Can you find the lines of the listing that include "services" and copy every one?

[Start of section]

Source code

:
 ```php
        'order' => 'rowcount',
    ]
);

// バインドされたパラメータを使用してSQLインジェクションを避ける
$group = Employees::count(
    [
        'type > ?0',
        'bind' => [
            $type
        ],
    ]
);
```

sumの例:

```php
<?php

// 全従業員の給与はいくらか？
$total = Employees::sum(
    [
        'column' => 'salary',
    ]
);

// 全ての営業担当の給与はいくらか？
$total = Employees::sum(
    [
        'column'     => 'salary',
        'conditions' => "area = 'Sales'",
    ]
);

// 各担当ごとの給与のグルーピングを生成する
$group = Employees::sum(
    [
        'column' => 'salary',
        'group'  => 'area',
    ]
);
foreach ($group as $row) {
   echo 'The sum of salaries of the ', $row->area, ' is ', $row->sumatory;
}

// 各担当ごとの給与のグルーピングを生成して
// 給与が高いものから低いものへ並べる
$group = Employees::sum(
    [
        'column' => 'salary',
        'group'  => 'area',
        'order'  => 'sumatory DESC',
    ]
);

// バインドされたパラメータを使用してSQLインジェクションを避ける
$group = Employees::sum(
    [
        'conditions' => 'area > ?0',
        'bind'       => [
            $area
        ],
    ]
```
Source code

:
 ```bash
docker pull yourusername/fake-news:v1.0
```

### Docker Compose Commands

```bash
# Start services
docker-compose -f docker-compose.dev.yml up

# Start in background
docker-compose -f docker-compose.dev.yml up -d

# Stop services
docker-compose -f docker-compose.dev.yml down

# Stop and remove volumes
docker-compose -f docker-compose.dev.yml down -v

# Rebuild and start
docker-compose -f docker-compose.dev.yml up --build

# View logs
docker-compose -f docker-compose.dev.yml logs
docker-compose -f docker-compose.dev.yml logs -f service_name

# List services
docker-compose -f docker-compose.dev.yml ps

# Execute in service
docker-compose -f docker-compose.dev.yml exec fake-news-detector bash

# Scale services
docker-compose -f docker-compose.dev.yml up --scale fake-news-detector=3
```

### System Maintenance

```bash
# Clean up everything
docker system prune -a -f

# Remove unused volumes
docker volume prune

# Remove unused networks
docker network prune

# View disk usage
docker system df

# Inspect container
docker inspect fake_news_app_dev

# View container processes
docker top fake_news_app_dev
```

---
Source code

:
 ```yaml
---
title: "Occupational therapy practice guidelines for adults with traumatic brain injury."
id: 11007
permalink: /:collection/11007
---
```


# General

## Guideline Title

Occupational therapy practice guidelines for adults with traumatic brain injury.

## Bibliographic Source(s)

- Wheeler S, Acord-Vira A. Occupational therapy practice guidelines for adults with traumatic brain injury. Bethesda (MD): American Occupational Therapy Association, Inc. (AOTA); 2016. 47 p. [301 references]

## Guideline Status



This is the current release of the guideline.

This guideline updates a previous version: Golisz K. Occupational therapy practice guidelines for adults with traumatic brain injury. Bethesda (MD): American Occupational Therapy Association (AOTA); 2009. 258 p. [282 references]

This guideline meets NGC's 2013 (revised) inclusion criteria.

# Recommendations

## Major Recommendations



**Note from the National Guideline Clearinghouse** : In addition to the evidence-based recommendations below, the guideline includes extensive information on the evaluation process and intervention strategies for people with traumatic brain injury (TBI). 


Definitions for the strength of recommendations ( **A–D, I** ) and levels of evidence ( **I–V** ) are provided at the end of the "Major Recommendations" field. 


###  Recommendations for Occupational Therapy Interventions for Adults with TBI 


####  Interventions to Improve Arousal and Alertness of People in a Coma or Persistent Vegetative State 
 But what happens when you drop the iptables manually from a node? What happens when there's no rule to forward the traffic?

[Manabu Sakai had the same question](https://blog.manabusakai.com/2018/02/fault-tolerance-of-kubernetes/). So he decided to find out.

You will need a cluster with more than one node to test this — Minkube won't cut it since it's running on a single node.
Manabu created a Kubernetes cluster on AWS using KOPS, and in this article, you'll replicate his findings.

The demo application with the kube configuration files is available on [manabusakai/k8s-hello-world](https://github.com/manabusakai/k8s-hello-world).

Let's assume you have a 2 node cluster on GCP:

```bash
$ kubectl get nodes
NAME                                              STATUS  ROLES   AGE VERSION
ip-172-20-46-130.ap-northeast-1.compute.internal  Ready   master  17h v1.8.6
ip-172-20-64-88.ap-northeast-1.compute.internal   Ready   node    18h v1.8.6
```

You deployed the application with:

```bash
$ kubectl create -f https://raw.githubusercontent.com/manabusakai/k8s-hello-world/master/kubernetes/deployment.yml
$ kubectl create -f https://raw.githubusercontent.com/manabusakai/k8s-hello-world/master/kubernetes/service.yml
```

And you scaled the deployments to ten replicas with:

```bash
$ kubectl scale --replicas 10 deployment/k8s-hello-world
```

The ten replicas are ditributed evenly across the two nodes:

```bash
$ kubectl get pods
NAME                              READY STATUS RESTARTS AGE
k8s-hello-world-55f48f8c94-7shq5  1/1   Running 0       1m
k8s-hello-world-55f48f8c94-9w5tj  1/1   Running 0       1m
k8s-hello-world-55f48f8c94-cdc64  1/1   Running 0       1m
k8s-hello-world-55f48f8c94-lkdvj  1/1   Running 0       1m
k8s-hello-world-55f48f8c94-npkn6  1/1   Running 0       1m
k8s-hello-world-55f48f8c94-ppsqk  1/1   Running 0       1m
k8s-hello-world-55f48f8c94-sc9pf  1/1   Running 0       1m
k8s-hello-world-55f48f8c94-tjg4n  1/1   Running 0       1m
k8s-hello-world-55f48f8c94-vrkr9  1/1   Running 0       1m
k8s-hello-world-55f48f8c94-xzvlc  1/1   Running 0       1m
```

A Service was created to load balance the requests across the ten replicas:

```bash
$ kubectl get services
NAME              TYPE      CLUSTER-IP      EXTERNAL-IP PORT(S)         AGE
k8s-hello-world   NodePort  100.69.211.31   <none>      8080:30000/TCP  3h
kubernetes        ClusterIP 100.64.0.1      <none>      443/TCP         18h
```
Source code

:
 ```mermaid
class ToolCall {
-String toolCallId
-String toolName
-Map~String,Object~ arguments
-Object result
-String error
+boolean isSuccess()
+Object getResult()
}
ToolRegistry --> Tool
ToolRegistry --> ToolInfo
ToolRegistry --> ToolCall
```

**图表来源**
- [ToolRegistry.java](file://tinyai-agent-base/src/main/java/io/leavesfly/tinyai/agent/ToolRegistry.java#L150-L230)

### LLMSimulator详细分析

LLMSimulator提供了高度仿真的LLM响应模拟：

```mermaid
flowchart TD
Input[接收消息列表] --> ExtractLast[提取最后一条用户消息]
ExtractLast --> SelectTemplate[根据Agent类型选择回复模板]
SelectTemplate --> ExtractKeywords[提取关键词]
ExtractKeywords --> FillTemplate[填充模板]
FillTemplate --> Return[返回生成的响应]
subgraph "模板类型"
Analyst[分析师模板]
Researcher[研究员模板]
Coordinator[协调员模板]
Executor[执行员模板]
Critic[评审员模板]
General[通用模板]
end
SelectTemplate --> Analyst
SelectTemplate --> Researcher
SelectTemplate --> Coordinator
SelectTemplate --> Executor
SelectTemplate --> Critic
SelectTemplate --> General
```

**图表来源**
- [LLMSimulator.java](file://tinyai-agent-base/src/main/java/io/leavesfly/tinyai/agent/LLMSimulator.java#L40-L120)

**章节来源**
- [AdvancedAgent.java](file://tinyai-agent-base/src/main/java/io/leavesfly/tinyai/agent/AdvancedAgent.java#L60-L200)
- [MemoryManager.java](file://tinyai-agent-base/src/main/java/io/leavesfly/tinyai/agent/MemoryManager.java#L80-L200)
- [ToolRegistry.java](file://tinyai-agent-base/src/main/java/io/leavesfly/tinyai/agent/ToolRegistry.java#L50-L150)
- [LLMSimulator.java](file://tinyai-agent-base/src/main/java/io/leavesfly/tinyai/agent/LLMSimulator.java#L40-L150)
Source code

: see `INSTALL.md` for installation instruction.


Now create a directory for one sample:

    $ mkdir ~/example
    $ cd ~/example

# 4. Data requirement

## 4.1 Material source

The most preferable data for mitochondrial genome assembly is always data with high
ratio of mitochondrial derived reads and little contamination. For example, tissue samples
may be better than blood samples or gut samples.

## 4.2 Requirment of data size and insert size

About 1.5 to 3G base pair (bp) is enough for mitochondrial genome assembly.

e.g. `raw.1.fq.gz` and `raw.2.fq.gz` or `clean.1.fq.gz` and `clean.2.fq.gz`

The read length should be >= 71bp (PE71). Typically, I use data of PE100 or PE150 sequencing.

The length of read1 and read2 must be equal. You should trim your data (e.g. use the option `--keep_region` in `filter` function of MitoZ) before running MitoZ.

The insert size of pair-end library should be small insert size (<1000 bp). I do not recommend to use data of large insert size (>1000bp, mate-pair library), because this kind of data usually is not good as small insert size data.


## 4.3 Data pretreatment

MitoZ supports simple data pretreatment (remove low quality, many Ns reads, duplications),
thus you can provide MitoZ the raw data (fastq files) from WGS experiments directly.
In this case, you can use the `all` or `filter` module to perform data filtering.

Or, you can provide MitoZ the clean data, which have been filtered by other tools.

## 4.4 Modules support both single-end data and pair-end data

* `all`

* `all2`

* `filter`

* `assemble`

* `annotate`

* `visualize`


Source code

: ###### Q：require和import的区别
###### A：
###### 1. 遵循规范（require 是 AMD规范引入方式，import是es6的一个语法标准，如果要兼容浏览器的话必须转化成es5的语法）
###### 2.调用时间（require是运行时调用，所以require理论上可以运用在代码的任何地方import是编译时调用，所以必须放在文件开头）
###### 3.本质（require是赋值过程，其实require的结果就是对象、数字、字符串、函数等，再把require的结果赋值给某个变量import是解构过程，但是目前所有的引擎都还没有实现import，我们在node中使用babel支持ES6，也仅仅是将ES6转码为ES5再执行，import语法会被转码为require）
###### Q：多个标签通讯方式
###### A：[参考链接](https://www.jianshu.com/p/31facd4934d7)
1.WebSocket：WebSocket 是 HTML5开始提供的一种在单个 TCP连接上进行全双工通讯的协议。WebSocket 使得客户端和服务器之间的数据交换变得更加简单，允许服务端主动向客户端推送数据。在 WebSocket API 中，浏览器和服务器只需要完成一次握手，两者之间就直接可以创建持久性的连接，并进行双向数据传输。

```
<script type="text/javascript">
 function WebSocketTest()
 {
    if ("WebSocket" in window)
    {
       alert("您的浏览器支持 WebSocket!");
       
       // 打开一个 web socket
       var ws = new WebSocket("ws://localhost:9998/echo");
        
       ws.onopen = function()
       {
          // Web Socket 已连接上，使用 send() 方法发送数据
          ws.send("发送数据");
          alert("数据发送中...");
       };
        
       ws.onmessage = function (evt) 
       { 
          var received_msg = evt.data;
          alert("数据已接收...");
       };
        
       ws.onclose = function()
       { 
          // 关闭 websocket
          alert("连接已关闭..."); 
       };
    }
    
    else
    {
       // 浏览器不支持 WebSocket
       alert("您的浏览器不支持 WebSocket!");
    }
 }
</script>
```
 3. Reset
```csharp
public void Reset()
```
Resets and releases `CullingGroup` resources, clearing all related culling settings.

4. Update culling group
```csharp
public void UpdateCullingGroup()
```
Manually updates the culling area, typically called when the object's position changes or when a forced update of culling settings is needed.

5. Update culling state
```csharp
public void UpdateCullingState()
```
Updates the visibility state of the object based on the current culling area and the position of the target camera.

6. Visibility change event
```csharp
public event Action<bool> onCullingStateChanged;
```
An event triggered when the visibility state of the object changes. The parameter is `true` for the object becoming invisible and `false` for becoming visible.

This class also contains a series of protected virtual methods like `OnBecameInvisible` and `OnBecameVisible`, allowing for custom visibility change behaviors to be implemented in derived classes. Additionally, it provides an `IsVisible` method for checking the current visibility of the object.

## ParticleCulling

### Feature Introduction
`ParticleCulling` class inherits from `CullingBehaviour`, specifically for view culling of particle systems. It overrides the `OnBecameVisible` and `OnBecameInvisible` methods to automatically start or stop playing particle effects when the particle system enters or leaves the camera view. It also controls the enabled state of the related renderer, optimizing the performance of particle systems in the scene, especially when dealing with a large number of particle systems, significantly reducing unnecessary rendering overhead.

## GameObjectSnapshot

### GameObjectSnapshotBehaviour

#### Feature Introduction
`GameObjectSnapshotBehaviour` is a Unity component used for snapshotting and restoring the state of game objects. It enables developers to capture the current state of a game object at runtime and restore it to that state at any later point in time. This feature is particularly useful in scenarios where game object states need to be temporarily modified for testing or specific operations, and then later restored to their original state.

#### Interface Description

[End of section]

▶ _TASK OUTPUT_:
# Start services
# Stop services
# List services
# Scale services
$ kubectl get services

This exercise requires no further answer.